Balloons at the Brandenburg Gate
I make no apologies for blipping a photo of the screen of my iPad, because for me THE event of the day was the start of the celebrations in Berlin to mark the 25th anniversary of the pulling down of the Wall. This was followed, shortly afterwards, by the Velvet Revolution in what was then Czechoslovakia, and by a thousand other aftershocks, mostly positive, in all other former Iron Curtain countries.
It must be difficult for children in Germany today to imagine what life was like in the former DDR, with all the attendant travel restrictions and watching one's back. I was surprised when my niece Christina came home from school a few years ago and said she'd been learning about 1960s protest in history lessons, as well as the Cold War. For my university mates and I, the four-minute warning was something we discussed endlessly. It was as real a prospect as, say, the fire alarm going off. And there'd be no point in panic or regret when it did sound. Just no time for all of that!
At the time of the ground-breaking events, I was watching on a fuzzy black and and white TV in East London. Everything had a dreamlike quality, because I'd just been discharged from hospital, having had all my wisdom teeth out that morning. Next morning I got up with a face like a hamster's, and went shopping in Islington. Little did I realise that within a couple of years I'd set off to live in a shoe manufacturing town in South Moravia, Czechoslovakia. How I got to be there is a long story that involved a pre-revolutionary visit to Latvia, then part of the USSR.
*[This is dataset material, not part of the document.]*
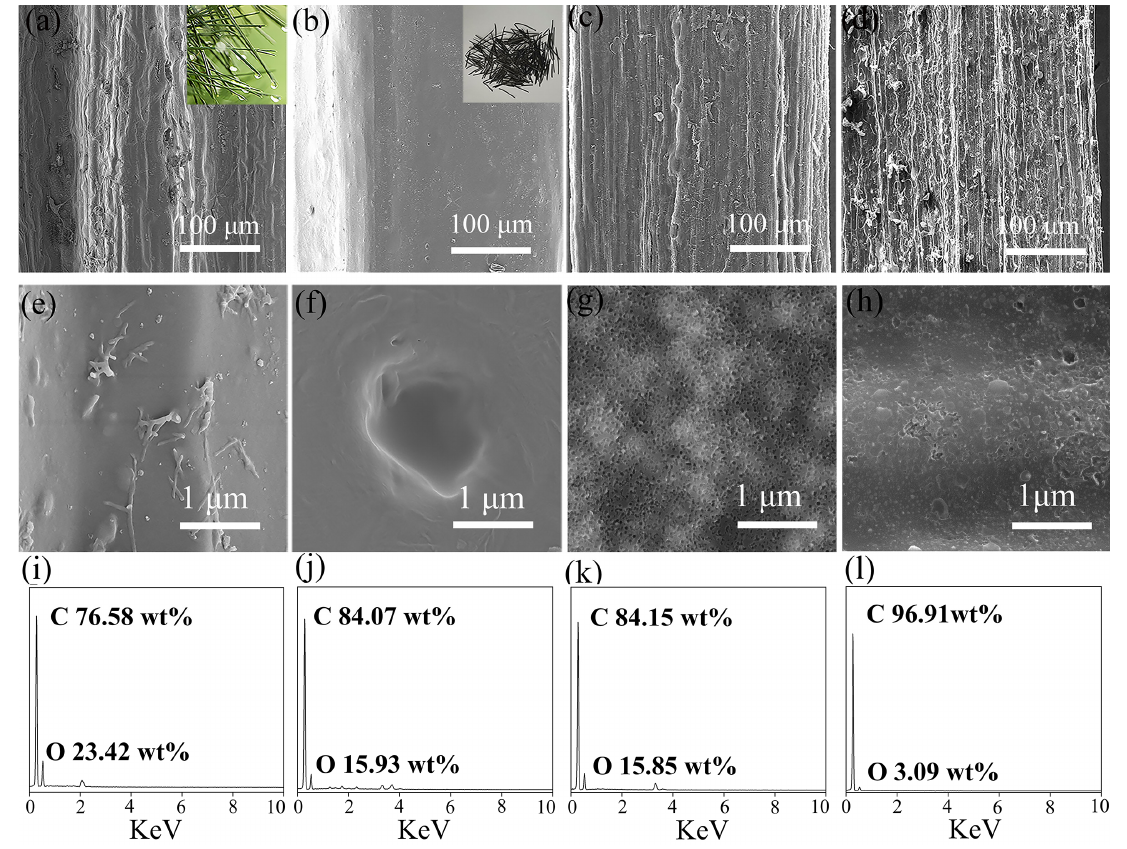
Figure 2. ( a , e , i ) SEM images and EDS spectrum of the original pine needles; ( b , f , j ) SEM images and EDS spectrum of PNCFs; ( c , g , k ) SEM images and EDS spectrum of the pore-rich PNCFs; and ( d , h , l ) SEM images and EDS spectrum of the pore-rich PNCFs@graphene. ( d , h , l ) SEM images and EDS spectrum of the pore-rich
This isn't the write up I want to write. My ideal one is much more global and has nothing to do with Upper Street or wisdom teeeth. It's about freedom, and openness, and democracy, and improving the lives of many, many millions of people. This picture is for them, and for those I know who grew up in the DDR, Czechoslovakia, or Latvia. My third and final link is in honour of my friend, and all my friends in the Czech Republic.
And let's not forget to mention the people of Ukraine, whichever side of the conflict they find themselves caught in.
Tonight's image shows the white balloons which have been lit up to line the route of the former Berlin wall. How amazing it would be to stand there at dusk and watch them spring into sudden brightness.